■ Page text:
------

The GSS Division signed several new clients this quarter, including Autotrader, the world’s #1 online automotive classified advertising company; Hawaiian Telcom, the leading provider of telecommunications services in Hawaii; and Instituto Costarriecense de Electrificacion, Costa Rica’s largest telecommunications provider. CSG Kenan FX is now live with nine different providers, representing every telecommunications vertical and geographic region. There are now 37 telecommunications companies who have signed up for the next generation business framework.

 

Financial Condition

 

As of June 30, 2005, CSG had cash and short-term investments of $164.9 million, compared to $146.8 million as of March 31, 2005 and $157.5 million as of December 31, 2004. Net billed accounts receivable were $134.0 million as of June 30, 2005 as compared to $143.3 million as of March 31, 2005 and $142.1 million as of December 31, 2004.

------

■ Recorded information:

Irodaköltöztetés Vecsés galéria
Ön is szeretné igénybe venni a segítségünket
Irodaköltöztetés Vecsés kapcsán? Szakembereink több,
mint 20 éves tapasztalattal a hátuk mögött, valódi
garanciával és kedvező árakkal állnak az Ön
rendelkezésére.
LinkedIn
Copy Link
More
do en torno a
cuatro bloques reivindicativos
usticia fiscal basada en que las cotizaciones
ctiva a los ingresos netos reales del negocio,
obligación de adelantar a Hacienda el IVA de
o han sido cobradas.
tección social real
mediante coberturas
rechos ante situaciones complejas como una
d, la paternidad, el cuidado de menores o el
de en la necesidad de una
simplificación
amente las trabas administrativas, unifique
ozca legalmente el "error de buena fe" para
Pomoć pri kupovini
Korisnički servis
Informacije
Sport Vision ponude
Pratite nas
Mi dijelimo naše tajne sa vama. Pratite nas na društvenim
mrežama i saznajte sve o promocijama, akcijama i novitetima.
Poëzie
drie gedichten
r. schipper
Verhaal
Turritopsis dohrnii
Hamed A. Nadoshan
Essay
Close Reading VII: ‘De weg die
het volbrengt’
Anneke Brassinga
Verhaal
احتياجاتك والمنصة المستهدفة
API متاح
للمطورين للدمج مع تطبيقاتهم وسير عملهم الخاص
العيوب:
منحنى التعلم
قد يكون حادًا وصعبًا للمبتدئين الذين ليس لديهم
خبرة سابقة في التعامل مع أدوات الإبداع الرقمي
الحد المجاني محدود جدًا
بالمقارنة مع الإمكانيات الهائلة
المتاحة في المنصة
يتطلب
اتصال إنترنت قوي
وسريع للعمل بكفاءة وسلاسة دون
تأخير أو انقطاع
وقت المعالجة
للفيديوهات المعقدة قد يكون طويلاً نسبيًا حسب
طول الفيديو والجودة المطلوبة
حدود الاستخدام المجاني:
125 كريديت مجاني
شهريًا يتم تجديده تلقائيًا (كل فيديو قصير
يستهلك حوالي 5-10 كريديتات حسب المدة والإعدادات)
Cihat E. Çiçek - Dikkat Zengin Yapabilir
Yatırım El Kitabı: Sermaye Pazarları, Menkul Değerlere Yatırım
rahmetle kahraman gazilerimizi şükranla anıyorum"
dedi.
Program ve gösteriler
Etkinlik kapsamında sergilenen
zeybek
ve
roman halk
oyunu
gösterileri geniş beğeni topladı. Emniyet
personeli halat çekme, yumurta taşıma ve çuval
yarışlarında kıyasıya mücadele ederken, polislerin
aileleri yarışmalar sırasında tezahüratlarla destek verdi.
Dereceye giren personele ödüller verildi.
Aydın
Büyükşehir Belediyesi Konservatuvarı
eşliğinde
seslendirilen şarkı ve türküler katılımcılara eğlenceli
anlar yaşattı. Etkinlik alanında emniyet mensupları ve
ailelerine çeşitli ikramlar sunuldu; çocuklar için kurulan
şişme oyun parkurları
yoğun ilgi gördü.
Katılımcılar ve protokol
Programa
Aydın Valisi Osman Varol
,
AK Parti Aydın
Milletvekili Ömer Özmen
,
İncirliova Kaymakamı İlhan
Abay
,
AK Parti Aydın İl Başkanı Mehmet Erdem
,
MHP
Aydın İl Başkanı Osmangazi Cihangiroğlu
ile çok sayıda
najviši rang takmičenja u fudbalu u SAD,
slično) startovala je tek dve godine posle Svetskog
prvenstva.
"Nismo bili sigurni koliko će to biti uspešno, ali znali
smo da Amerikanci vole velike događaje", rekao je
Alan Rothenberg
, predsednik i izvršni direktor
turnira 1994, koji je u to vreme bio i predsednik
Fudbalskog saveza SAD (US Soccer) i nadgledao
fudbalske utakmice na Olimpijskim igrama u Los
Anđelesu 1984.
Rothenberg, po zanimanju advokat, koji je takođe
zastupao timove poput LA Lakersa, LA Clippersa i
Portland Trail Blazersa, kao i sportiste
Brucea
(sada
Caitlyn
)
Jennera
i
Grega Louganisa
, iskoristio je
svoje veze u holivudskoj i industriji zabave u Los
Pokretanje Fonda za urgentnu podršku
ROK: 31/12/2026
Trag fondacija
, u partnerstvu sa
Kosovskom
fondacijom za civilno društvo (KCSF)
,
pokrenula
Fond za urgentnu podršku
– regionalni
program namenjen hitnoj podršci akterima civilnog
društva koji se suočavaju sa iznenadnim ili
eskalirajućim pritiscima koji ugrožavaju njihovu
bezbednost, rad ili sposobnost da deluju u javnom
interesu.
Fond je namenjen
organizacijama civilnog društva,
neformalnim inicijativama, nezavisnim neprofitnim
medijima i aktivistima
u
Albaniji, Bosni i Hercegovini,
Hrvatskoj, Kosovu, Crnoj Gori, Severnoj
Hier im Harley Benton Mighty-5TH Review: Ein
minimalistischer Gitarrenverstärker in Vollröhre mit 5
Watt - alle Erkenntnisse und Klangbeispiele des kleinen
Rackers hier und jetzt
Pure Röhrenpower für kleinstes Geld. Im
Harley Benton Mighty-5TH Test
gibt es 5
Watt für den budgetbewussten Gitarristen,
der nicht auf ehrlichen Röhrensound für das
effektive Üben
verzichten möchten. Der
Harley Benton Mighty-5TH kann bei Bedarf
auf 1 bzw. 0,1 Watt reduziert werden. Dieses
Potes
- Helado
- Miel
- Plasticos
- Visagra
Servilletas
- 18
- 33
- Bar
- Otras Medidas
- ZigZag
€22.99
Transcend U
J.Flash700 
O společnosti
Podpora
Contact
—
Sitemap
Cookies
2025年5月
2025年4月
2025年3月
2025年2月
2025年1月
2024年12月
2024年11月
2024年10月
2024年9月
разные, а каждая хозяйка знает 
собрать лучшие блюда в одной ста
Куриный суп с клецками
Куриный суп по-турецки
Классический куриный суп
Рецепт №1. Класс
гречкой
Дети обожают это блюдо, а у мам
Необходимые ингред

------

■ Brief A: In the financial update, how many telecommunications companies have signed up for the next generation business framework?
■ Brief B: Can you update everything in the listing from its first line down through the line containing "amente las trabas administrativas, unifique" by changing "Copy Link" to "Share Link" and keeping every other word as it is? Give back only those lines.

■ Reply A: 37

■ Reply B:
Irodaköltöztetés Vecsés galéria
Ön is szeretné igénybe venni a segítségünket
Irodaköltöztetés Vecsés kapcsán? Szakembereink több,
mint 20 éves tapasztalattal a hátuk mögött, valódi
garanciával és kedvező árakkal állnak az Ön
rendelkezésére.
LinkedIn
Share Link
More
do en torno a
cuatro bloques reivindicativos
usticia fiscal basada en que las cotizaciones
ctiva a los ingresos netos reales del negocio,
obligación de adelantar a Hacienda el IVA de
o han sido cobradas.
tección social real
mediante coberturas
rechos ante situaciones complejas como una
d, la paternidad, el cuidado de menores o el
de en la necesidad de una
simplificación
amente las trabas administrativas, unifique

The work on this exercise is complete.